Dr. Dobb's | Bulletproofing C++ Code

Bulletproofing C++ Code

Sergei examines techniques that improve the stability and reduce the risks of errors for programming.

January 09, 2007
URL:http://www.drdobbs.com/cpp/bulletproofing-c-code/196802351

Sergei is the C/C++ Solution Manager at Parasoft. He can be reached at [email protected].

C++ turned 22 this year—yes, it was 22 years ago that Bjarne Stroustrup published the first specification of the language. Moreover, C has another dozen or so years on C++. Despite all predictions that Java and .NET languages will make C++ obsolete, C and C++ development remains healthy. More than 3 million programmers maintain and enhance the C and C++ applications currently in use and continue to write significant amounts of new code.

C/C++ programmers face somewhat different challenges than programmers working in other languages and domains. Today's C++ projects often involve modifying or extending existing systems, refactoring available code for new applications, or integrating existing modules in new ways. Most commonly, a team inherits a pile of C or C++ code from a different group, an outside vendor/contractor, or the open-source community. Such projects inevitably require modifying some amount of unfamiliar code (while getting to understand it in the process) and maintaining it going forward.

========================

* [Direction 1]:
Answer these questions using the article on bulletproofing C++ code:
(a) What position does Sergei hold at Parasoft?
(b) How many years before the article did Bjarne Stroustrup publish the first specification of C++?
(c) How many programmers maintain and enhance the C and C++ applications currently in use?
* [Direction 2]: Retype everything in the article on bulletproofing C++ code from "January 09, 2007" down to "of new code.".

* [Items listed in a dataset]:
========================

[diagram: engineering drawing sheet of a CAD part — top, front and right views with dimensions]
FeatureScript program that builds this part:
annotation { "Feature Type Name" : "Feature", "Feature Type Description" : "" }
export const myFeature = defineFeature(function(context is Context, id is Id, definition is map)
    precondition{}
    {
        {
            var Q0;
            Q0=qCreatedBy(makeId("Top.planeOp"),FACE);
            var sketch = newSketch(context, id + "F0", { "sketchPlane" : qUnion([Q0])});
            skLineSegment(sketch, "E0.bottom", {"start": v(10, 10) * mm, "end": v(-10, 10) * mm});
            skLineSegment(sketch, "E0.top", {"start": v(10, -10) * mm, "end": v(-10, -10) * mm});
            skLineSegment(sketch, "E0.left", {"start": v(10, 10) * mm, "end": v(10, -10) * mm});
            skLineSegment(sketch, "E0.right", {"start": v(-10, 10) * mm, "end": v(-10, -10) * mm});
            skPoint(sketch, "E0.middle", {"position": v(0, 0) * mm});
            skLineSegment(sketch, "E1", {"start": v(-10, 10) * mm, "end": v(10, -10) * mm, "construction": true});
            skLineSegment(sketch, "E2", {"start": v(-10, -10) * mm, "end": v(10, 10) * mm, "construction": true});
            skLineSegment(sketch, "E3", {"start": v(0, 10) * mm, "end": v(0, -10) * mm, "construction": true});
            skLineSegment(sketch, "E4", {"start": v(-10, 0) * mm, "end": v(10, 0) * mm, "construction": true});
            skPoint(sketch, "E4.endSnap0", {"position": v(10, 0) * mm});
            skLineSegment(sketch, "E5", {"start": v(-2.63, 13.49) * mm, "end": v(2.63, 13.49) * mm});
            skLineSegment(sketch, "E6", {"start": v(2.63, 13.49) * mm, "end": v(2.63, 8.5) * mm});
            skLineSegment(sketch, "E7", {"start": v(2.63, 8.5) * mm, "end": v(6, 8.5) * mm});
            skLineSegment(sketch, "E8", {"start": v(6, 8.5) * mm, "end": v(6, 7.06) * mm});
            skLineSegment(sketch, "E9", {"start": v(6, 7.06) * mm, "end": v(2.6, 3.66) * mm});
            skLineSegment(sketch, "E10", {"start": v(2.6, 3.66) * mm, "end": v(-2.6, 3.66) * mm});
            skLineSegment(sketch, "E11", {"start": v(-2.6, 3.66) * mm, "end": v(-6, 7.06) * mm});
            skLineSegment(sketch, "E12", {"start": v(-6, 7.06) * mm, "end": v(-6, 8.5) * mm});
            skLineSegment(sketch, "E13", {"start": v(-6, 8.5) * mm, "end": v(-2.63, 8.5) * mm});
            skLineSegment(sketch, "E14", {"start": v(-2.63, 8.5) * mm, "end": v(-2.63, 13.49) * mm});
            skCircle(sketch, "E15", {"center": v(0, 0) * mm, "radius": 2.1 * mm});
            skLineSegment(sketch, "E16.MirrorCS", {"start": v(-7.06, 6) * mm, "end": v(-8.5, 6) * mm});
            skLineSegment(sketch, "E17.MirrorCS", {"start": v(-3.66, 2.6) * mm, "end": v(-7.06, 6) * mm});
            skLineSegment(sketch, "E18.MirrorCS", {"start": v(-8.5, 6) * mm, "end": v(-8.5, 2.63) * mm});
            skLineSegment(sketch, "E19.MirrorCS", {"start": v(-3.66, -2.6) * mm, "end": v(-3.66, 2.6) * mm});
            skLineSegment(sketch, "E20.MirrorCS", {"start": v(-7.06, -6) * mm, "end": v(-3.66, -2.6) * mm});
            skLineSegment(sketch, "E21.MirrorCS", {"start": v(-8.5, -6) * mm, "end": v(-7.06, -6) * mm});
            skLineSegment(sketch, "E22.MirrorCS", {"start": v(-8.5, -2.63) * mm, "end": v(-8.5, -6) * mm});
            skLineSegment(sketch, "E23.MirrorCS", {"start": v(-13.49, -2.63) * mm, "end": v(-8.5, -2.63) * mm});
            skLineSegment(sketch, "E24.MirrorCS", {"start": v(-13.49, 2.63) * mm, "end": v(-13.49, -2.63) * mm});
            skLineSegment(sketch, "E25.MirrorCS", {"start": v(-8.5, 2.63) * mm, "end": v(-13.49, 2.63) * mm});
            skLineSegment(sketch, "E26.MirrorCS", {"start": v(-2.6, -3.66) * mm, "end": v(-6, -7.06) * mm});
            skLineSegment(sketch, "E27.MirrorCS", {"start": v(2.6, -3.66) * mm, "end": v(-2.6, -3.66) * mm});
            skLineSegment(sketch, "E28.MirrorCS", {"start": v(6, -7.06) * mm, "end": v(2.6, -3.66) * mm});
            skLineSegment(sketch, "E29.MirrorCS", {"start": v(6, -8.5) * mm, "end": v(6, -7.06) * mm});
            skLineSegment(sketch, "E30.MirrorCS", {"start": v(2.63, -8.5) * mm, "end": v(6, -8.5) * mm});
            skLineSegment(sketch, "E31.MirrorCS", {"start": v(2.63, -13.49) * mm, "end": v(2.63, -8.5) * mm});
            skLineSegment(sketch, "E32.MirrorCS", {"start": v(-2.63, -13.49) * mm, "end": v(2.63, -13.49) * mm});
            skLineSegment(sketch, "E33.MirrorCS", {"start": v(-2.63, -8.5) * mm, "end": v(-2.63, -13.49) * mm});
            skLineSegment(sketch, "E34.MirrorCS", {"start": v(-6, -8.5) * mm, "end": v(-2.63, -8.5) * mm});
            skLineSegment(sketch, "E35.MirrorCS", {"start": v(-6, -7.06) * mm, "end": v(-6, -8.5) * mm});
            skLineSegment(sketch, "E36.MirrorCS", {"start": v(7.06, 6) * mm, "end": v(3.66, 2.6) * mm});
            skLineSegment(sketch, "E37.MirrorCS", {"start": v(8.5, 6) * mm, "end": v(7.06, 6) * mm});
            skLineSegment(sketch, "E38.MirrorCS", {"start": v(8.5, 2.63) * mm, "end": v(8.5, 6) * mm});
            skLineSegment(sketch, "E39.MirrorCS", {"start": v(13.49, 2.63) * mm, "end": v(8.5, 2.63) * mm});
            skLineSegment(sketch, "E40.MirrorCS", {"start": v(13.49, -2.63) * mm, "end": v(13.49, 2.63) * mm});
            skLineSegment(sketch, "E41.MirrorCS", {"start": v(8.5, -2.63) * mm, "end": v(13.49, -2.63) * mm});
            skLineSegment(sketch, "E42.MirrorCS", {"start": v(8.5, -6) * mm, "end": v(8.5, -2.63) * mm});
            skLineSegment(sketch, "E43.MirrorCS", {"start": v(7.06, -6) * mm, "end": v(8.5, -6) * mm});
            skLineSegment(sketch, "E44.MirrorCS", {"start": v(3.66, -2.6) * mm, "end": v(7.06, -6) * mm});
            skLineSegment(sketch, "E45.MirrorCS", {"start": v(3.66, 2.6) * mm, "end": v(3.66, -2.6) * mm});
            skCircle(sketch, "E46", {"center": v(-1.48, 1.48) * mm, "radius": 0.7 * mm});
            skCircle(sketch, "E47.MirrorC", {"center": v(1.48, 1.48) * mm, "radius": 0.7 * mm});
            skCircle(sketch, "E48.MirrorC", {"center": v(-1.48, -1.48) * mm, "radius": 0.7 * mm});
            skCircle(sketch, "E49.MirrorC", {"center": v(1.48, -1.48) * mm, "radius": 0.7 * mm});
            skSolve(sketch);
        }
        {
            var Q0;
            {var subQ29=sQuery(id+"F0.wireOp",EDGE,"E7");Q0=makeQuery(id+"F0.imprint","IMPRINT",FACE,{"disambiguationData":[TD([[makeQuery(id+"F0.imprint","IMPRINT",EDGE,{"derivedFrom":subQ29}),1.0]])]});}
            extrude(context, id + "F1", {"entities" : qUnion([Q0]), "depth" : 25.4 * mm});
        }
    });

========================

* [Worked solution 1]:
(a) C/C++ Solution Manager
(b) 22 years
(c) More than 3 million

* [Worked solution 2]:
January 09, 2007
URL:http://www.drdobbs.com/cpp/bulletproofing-c-code/196802351

Sergei is the C/C++ Solution Manager at Parasoft. He can be reached at [email protected].

C++ turned 22 this year—yes, it was 22 years ago that Bjarne Stroustrup published the first specification of the language. Moreover, C has another dozen or so years on C++. Despite all predictions that Java and .NET languages will make C++ obsolete, C and C++ development remains healthy. More than 3 million programmers maintain and enhance the C and C++ applications currently in use and continue to write significant amounts of new code.